ウレタン樹脂の水性樹脂エマルションに発泡剤としてアゾジカルボンアミドを加え、加温加圧下に発泡させて水性樹脂発泡体エマルションを得、これをポリカーボネート樹脂フィルム基材上に(乾燥後の)吸着層の厚みが70μmとなるように塗布して乾燥し、吸着フィルム1を得た。
吸着フィルム1のマルテンス硬さは16.87N/mm2、ローリングボールタックは#5、ヤング率は4.0Mpaであった。
[実施例2]
水性樹脂エマルションをアクリル樹脂エマルションとした他は実施例1と同様にして、吸着フィルム3を得た。
吸着フィルム1のマルテンス硬さは17.01N/mm2、ローリングボールタックは#5、ヤング率は3.8Mpaであった。

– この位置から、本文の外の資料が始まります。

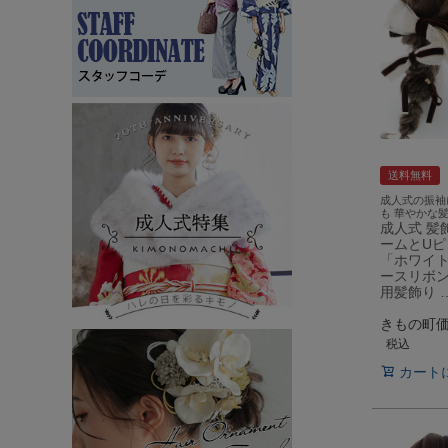
送料無料
成人式の振袖
も 華やかな
成人式 髪
ームとUピ
「ホワイト
ースリボン
用髪飾り 
きもの町
税込
カート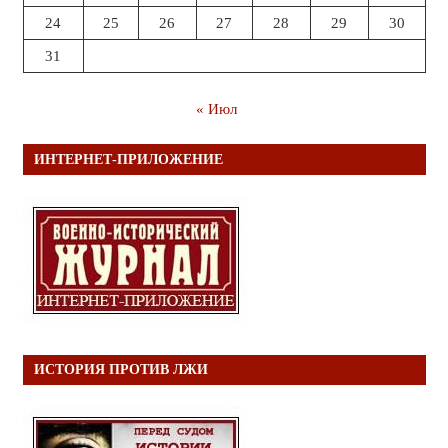
24
25
26
27
28
29
30
31
« Июл
ИНТЕРНЕТ-ПРИЛОЖЕНИЕ
ИСТОРИЯ ПРОТИВ ЛЖИ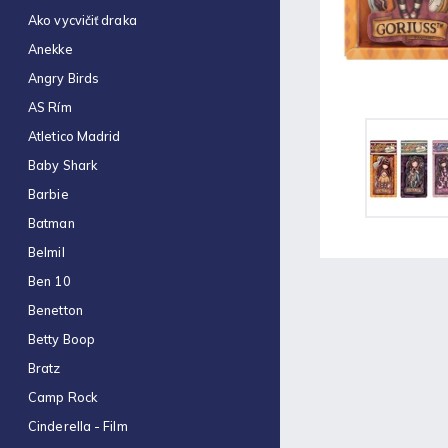
Obal na zošit A5 hrubý
Ako vycvičiť draka
€0,22
Anekke
Optimum náplň guličková
Angry Birds
0,7mm modrá
€0,06
AS Rím
Atletico Madrid
Zošit 523
€0,31
Baby Shark
Barbie
Zošit 440
€0,87
Batman
Belmil
Strúhadlo dvojité so
zásobníkom Antilop 5027
Ben 10
€0,86
Benetton
Zošit 564
Betty Boop
€0,70
Bratz
Obálka C4 (1ks)
Camp Rock
€0,16
Cinderella - Film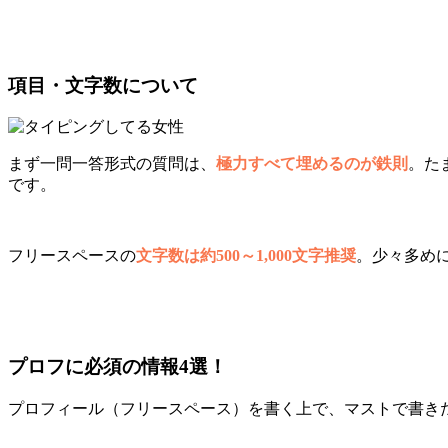
項目・文字数について
まず一問一答形式の質問は、
極力すべて埋めるのが鉄則
。た
です。
フリースペースの
文字数は約500～1,000文字推奨
。少々多め
プロフに必須の情報4選！
プロフィール（フリースペース）を書く上で、マストで書き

吸着フィルム1~3は、いずれも、初期の剥離力が0.11N/25mmであり、室温下、250時間後の剥離力が0.15N/25mmであった。
Claims (6)
- フィルム基材と吸着層からなる吸着フィルムであって、前記吸着層は、内部に多数の気泡を含む発泡粘弾性体であり、その表面には平均直径が0.05~50μmの複数の発泡開口凹部が一面に分布して形成され、吸着層内の多数の内部気泡は多くが発泡開口凹部及び/又は他の内部気泡に連通し、吸着層の厚みが50~100μmであり、前記吸着層の表面に、さらに、パターン状に、平均直径が1000~5000μmの複数の賦型開口凹部を有し、該賦型開口凹部は少なくとも一部が前記発泡開口凹部と重なっている吸着フィルム。

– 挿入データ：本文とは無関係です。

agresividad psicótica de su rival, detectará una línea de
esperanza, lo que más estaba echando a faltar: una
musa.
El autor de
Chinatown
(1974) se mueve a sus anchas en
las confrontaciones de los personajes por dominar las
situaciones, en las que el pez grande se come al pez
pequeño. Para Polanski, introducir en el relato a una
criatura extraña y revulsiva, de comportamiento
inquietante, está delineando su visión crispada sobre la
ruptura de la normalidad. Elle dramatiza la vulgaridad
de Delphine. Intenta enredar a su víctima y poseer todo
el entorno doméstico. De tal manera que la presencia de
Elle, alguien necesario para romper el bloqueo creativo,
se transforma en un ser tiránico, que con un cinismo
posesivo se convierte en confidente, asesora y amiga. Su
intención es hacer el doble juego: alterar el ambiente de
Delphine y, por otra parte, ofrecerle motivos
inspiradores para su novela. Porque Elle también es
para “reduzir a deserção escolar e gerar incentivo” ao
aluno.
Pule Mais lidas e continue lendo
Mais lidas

- 前記吸着層の粘弾性体が、アクリル系粘弾性体及びウレタン系粘弾性体から選択される少なくとも1種以上である請求項1に記載の吸着フィルム。
- 前記吸着層のマルテンス硬さが1.0~1000N/mm2であり、PSTC-6法によるローリングボールタックが#2~#14である請求項1又は2に記載の吸着フィルム。
- 吸着層である発泡粘弾性体の、JIS K7127:1999又はISO527-3に準拠して得られるヤング率が0.1~100MPaである請求項1~3のいずれか1項に記載の吸着フィルム。
- 水性樹脂エマルション中に発泡剤を混ぜて、加温加圧下に発泡させて水性樹脂発泡体エマルションを得る工程と、得られた水性樹脂発泡体エマルションをフィルム基材上に塗布する工程と、塗布した水性樹脂発泡体エマルションを乾燥して吸着層とする工程とを含み、さらに、複数の賦型開口凹部を形成する、請求項1~4のいずれか1項に記載の吸着フィルムの製造方法。
- 請求項1~4のいずれか1項に記載の吸着フィルムを用いるマスキングフィルム。